RIDGELAND — Aldermen on Tuesday rejected a claim made by a contractor regarding a work-site accident that that occurred at the site of the new City Center complex last September. 

The incident in question involved an excavator used by workers of subcontractor Birdsong Construction on Sept. 12, 2019, at the city center site at the corner ofHighway 51 and School Street.

Jason Clark with Mid State Construction, the contractor that hired Birdsong, said that an excavator hit unfavorable soil conditions and turned over. Clark appealed to the board on behalf of Mid State to grant additional compensation not covered by insurance in the amount of $50,000.

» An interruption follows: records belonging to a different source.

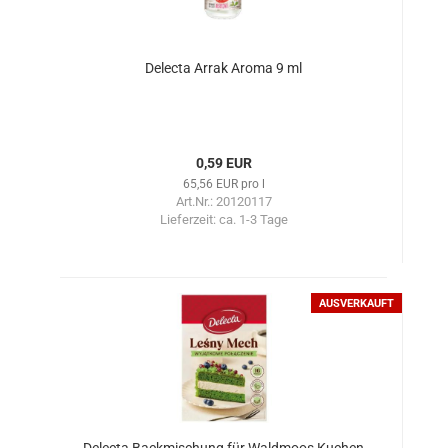
Delecta Arrak Aroma 9 ml
0,59 EUR
65,56 EUR pro l
Art.Nr.: 20120117
Lieferzeit:
ca. 1-3 Tage
AUSVERKAUFT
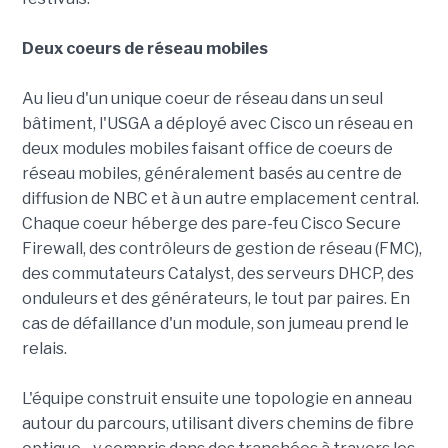
Deux coeurs de réseau mobiles
Au lieu d'un unique coeur de réseau dans un seul
bâtiment, l'USGA a déployé avec Cisco un réseau en
deux modules mobiles faisant office de coeurs de
réseau mobiles, généralement basés au centre de
diffusion de NBC et à un autre emplacement central.
Chaque coeur héberge des pare-feu Cisco Secure
Firewall, des contrôleurs de gestion de réseau (FMC),
des commutateurs Catalyst, des serveurs DHCP, des
onduleurs et des générateurs, le tout par paires. En
cas de défaillance d'un module, son jumeau prend le
relais.
L'équipe construit ensuite une topologie en anneau
autour du parcours, utilisant divers chemins de fibre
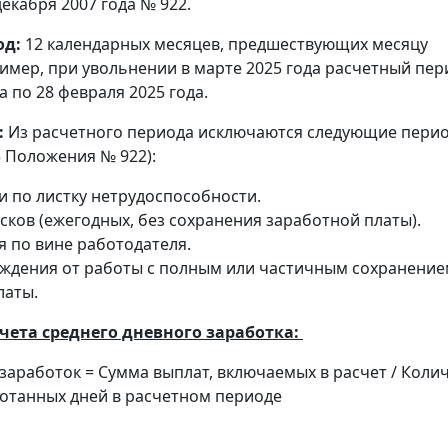
екабря 2007 года № 922.
од:
12 календарных месяцев, предшествующих месяцу
имер, при увольнении в марте 2025 года расчетный пе
а по 28 февраля 2025 года.
:
Из расчетного периода исключаются следующие пери
5 Положения № 922):
и по листку нетрудоспособности.
ков (ежегодных, без сохранения заработной платы).
я по вине работодателя.
ждения от работы с полным или частичным сохранение
латы.
чета среднего дневного заработка:
заработок = Сумма выплат, включаемых в расчет / Коли
отанных дней в расчетном периоде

Attorney Sam Gregory from the law firm Baker Donelson represented the contractors and said that the excavator flipped due to unstable soil in a “sediment pond” on the work site. He said the heavy machine essentially drove over “a reservoir of muck” that was too soft to support it.

Birdsong President Jeff Cox said it took his work crews, using two other excavators, to dig out the machine. He said they had to dig in front of the heavy vehicle and smash the windshield to get the driver out. He added that the process took a significant amount time and resources and landed the excavator in a repair shop for three months.

He said his team was not properly notified of the nature of the site, which he said was a former dumping ground for broken concrete, which ultimately contributed to the accident.
“The excavation area did not change, the amount of material did not change, but the type of material did change,” Cox said.

He noted that in addition to the accident, his team was not ready to properly sort the cement pieces in the dirt he was excavating.

“I am not trying to nickel and dime anyone,” Cox said.

Alan Grant spoke on behalf of Dean & Dean Architects, the firm overseeing the construction, which initially denied Mid State’s claim. He brought in John Algood from Benchmark Construction, another firm the city has engaged to work on the project, who argued that Mid State knew the full nature of the site. 

Algood cited exploratory tests done as early as Aug. 20, 2019, and showed pictures of the site taken just days before the incident that he said showed visible indications that the ground may not be suitable for the heavy equipment.

That led to some contentious exchanges between Cox and the aldermen at Tuesday’s board meeting.

“In your opinion, it was safe to run a trackhoe over this,” Ward 2 Alderman Chuck Gautier asked, alluding to the photograph Algood presented.

Cox responded that he had “been driving trackhoes since (he) was eight years old.”

After a short discussion, the board voted to enter into executive session to discuss the matter. After about 20 minutes, the board reconvened and voted unanimously to uphold Dean & Dean Associates’ decision to deny the claim.

Mayor Gene F. McGee said that the City Center building is on track to be open and in use by December and is about half a million dollars under budget.